WP: That really strikes at a key element of the Pickens Plan: fueling more vehicles with natural gas.
RH: Yes. I would worry about that. I've heard people say we can develop technology to reduce leakage. But 1.5 percent is pretty low already. New York City has a lot more leakage in its water system, and it's easier to keep water from leaking than gas.
WP: Are other scientists working on measuring emissions across the whole life cycle of fuels?
RH: It is quite clear, from some of the feedback I'm getting from consultants to the energy industry, that other people have done this type of analysis. They just haven't released it publicly. I've been hearing from them that the problem is worse than we've made it out to be. My sense is that people are feeding me information to get my numbers more in line with what the industry believes. But I can't prove that.
I'm not aware of any public analysis that's been done. It's a little surprising. The government should do this before they push natural gas as the way forward.
WP: You're calling this a “preliminary estimate,” and it hasn't been through peer review yet. Why publicize your numbers before the scientific community has had a crack at them?
RH: I'm a journal editor – I believe in peer review and take it seriously. That's part of the reason we qualified what we released the way we did. But I thought it was robust enough that it deserved to get into some of the policy debates, while we continue in a more refined way with some funding.
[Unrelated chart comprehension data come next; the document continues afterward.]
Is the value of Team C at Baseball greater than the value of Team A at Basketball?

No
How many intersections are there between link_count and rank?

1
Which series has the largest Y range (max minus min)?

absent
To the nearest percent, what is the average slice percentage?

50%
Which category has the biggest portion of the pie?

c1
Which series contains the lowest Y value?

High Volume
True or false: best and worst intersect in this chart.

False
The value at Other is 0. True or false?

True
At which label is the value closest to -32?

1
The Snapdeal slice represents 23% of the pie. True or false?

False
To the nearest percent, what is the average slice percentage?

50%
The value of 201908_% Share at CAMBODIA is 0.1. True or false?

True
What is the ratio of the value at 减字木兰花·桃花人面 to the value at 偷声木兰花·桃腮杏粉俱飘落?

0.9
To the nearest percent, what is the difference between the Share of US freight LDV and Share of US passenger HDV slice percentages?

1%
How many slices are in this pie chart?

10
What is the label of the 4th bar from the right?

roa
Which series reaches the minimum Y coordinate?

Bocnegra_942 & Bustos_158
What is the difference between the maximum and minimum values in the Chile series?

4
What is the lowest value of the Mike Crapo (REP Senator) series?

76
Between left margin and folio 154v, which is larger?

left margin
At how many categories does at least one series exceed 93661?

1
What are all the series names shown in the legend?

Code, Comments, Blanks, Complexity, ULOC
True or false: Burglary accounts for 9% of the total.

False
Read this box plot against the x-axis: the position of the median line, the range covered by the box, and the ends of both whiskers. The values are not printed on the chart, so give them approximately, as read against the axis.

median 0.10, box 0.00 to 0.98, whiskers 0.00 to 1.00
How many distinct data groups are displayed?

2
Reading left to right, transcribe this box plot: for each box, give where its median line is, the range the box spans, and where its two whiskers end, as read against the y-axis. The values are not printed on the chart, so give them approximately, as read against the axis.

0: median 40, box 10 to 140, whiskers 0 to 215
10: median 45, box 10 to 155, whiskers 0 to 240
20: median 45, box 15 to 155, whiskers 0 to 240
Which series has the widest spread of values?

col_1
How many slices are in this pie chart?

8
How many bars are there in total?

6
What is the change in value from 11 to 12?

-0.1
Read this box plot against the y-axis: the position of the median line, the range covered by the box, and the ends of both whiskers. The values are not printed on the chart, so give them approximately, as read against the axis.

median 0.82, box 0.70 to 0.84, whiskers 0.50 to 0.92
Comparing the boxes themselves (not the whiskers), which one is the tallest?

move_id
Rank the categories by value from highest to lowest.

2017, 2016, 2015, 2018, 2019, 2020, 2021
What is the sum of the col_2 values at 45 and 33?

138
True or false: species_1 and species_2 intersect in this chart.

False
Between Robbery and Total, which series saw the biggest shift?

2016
Also, we're trying to get input from peers and colleagues on where we might have made some mistakes. And I think that's proven to be useful. It's a different type of science than would have been possible without the Internet.
WP: Have you come under fire from the gas industry? Are they saying your numbers are off?
RH: No. I haven't heard directly from any official representatives. I have heard from industry consultants who ask me to keep their identities confidential—and if anything, they've said my numbers are low. The major criticisms I've been getting have been from the big national environmental groups like Worldwatch and the Sierra Club. They think my analysis is promoting coal.
WP: Do you think the environmental organizations will back off from promoting natural gas if your work holds up?
RH: I hope so. For the moment, it's just my opinion. But if it does stand up to scrutiny by peers and colleagues, then you would hope that would cause folks to reassess their support.